When he gets to the topic of religious dreams in the final section of the book, he discusses four different kinds - those involving : demonic seduction, prophetic vision, ritual healing, and contemplative practice. Here again he takes a leaf out of William James’ book and points out that we can only study what happens in the mind of the individual having a religious experience, we cannot, on the basis of such a study, say anything about the existence or non-existence of the supernatural beings with whom the individual claims to have had contact.

Bulkeley’s approach in this part of the book is not to try to assess in any particular case whether a dream or approach to dreaming had a beneficial effect, but rather to look at whether the idea that it could is credible scientifically. 

When it comes to dreams of demonic seduction he uses a similar approach to that he used with aggressive nightmares and sexual dreams generally. Just as sexual dreams can prepare us to breed successfully, dreams about demonic seduction can prepare us to be suitably wary about the dangers which may occur in the breeding process.

The essential argument with prophetic dreams is that our mind has access to a lot of information about the important things going on in our lives and the dreaming process is one in which our mind is freed up to play around with the possibilities inherent in that information, so it is possible that we might make a better prediction of what lies ahead for us during a dream than we have while awake. This may not happen very often at all, but the fact that it can and that correct predictions are remembered while incorrect ones are forgotten, could explain why we have developed a cultural belief in the existence of dream prophecy.

The concept of dream incubation is central to the discussion of ritual healing through dreams. Many cultures believe that dreams can have a healing influence and there are practices and locations which can help to bring on such healing dreams. Sleep itself is central to the health of the body and the mind, so anything which reassures the individual and thus helps them to sleep more deeply and restfully is going to help the healing process, but the other factor Bulkeley discusses is the placebo effect.
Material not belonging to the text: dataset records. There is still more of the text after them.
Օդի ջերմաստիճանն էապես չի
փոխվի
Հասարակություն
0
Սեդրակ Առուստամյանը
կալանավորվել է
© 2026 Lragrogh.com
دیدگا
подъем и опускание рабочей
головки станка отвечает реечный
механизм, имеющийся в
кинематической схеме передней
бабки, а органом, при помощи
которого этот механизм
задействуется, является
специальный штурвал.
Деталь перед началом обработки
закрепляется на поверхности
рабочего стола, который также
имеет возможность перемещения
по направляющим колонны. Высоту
There are certain kinds of physical or mental ailment which have been shown to improve significantly simply because the sufferer believed that they would. If we combine these two factors then it is possible that someone going through a process of dream incubation may experience a noticeable improvement in their health because of a reassuring belief in the process, and a feature of that experience may be hopeful dreams or dreams which give good advice (making use of information absorbed but not previously activated). Once again, he is not saying that it works, but that it could conceivably work in some instances.
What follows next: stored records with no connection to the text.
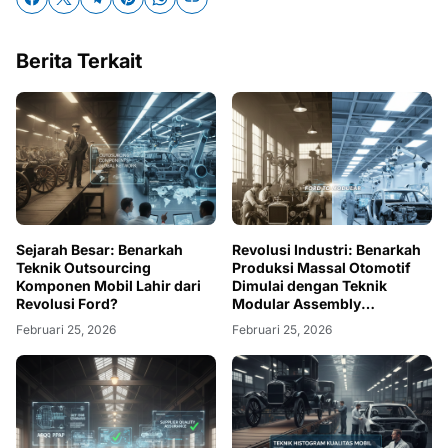
Berita Terkait
Sejarah Besar: Benarkah
Revolusi Industri: Benarkah
Teknik Outsourcing
Produksi Massal Otomotif
Komponen Mobil Lahir dari
Dimulai dengan Teknik
Revolusi Ford?
Modular Assembly
Kendaraan?
Februari 25, 2026
Februari 25, 2026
In the chapter on contemplative practice the emphasis is on pointing out the link between what happens in the brain during dreaming and what happens during meditation. There is also a discussion of lucid dreaming, in which the dreamer can become aware of the fact that they are dreaming and engage in all of the forms of conscious thinking which are accessible in the waking state. Thus dreaming can be a gateway to exploring alternate states of consciousness.
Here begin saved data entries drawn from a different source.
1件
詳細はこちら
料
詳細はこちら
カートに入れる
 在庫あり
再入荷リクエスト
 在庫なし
And for anyone who thinks he is too much of a dreamer, Bulkeley makes the following point :

“Dreaming is not opposed to skepticism. On the contrary, dreaming gives birth to skeptical consciousness. When people awaken from a dream (particularly a big dream), they immediately face a profound metaphysical question, one that has puzzled philosophers for ages: How does the reality of the dream relate to the reality of the waking world? This question echoes throughout human life as a conceptual template for critical thought and reflection.”